# [What the task asks]
Without the pictures, reproduce the entries below exactly.

# [Records for this task]
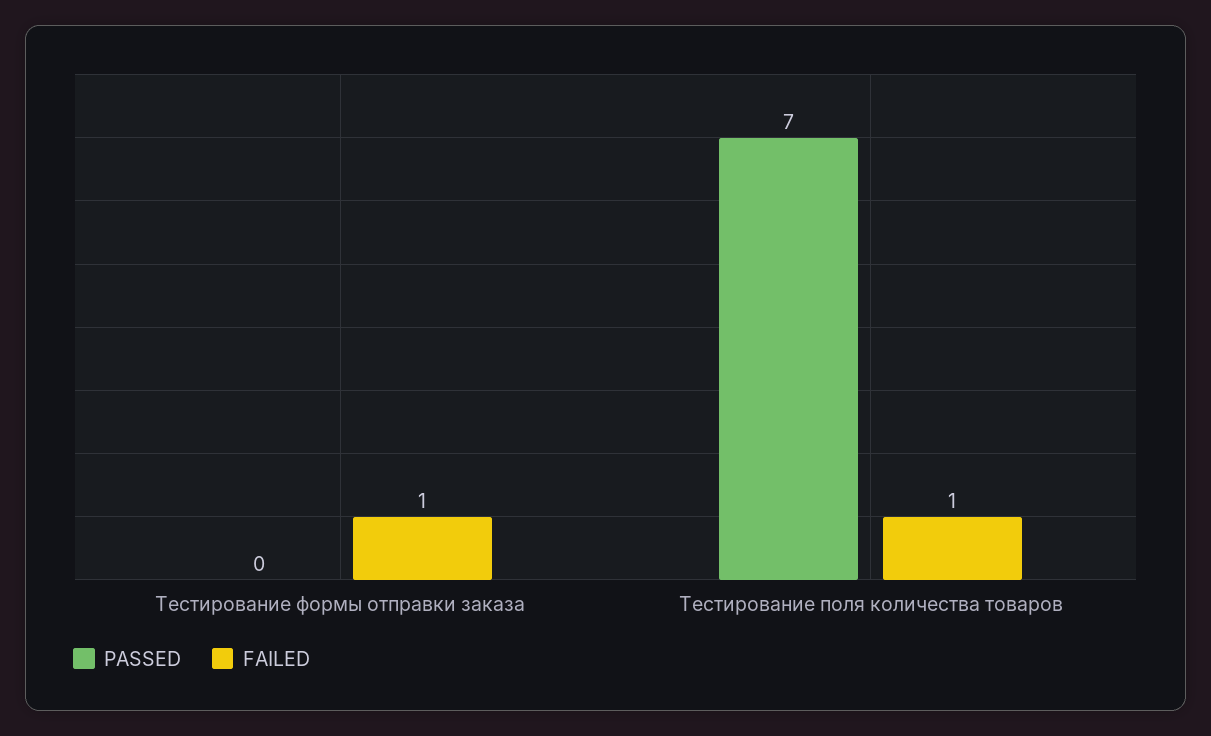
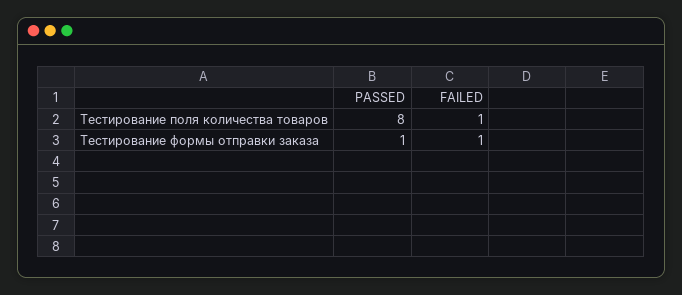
  {
    "PASSED": {
-     "Тестирование формы отправки заказа": 0,
+     "Тестирование формы отправки заказа": 1,
-     "Тестирование поля количества товаров": 7
+     "Тестирование поля количества товаров": 8
    },
    "FAILED": {
      "Тестирование формы отправки заказа": 1,
      "Тестирование поля количества товаров": 1
    }
  }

# [Solved exercise]
  {
    "PASSED": {
-     "Тестирование формы отправки заказа": 0,
+     "Тестирование формы отправки заказа": 1,
-     "Тестирование поля количества товаров": 7
+     "Тестирование поля количества товаров": 8
    },
    "FAILED": {
      "Тестирование формы отправки заказа": 1,
      "Тестирование поля количества товаров": 1
    }
  }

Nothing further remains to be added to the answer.